#### The data ####

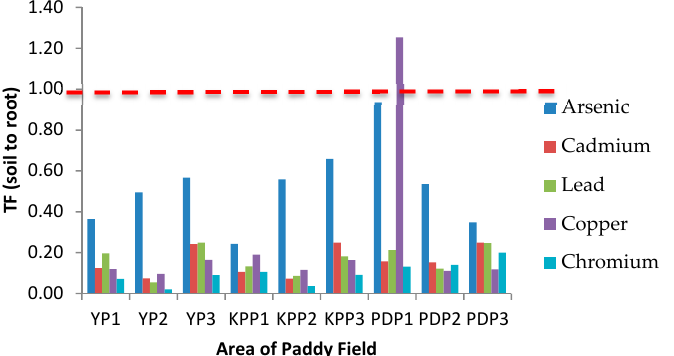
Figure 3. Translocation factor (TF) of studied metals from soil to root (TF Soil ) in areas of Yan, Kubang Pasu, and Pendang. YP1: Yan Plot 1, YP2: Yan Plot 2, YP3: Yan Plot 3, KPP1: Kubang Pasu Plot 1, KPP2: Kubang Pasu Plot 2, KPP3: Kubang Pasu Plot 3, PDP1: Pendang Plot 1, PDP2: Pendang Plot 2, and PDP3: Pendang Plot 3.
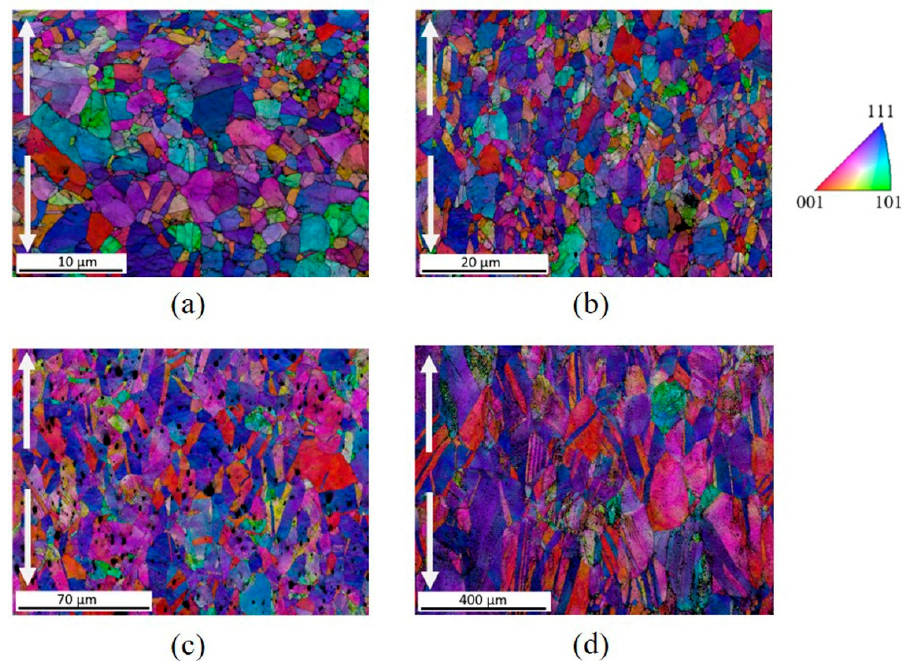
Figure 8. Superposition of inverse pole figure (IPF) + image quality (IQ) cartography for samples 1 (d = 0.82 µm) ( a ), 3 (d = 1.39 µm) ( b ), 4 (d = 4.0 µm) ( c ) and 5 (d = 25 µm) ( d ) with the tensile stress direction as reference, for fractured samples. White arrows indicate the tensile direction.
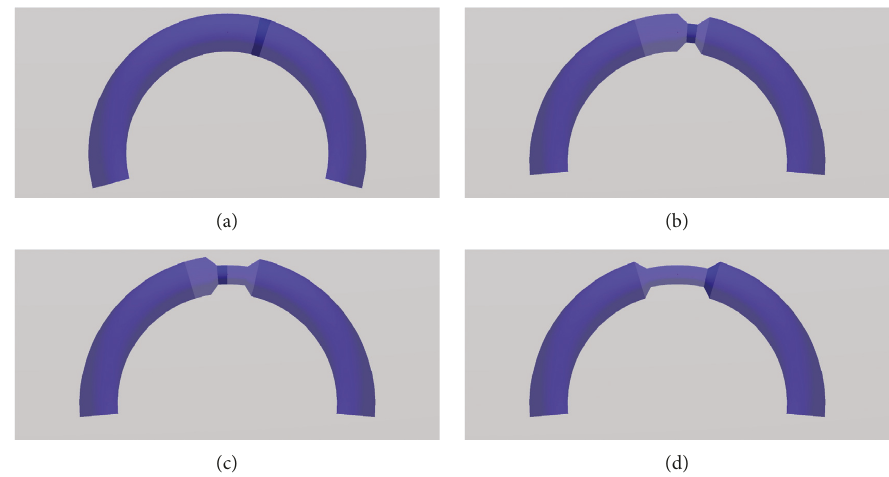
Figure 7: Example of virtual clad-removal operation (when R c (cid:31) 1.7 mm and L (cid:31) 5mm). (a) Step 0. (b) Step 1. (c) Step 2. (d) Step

####

## Exercise
Keep every word of the lines above unchanged in the copy, and omit the pictures.

## Output for this task
Figure 3. Translocation factor (TF) of studied metals from soil to root (TF Soil ) in areas of Yan, Kubang Pasu, and Pendang. YP1: Yan Plot 1, YP2: Yan Plot 2, YP3: Yan Plot 3, KPP1: Kubang Pasu Plot 1, KPP2: Kubang Pasu Plot 2, KPP3: Kubang Pasu Plot 3, PDP1: Pendang Plot 1, PDP2: Pendang Plot 2, and PDP3: Pendang Plot 3.
Figure 8. Superposition of inverse pole figure (IPF) + image quality (IQ) cartography for samples 1 (d = 0.82 µm) ( a ), 3 (d = 1.39 µm) ( b ), 4 (d = 4.0 µm) ( c ) and 5 (d = 25 µm) ( d ) with the tensile stress direction as reference, for fractured samples. White arrows indicate the tensile direction.
Figure 7: Example of virtual clad-removal operation (when R c (cid:31) 1.7 mm and L (cid:31) 5mm). (a) Step 0. (b) Step 1. (c) Step 2. (d) Step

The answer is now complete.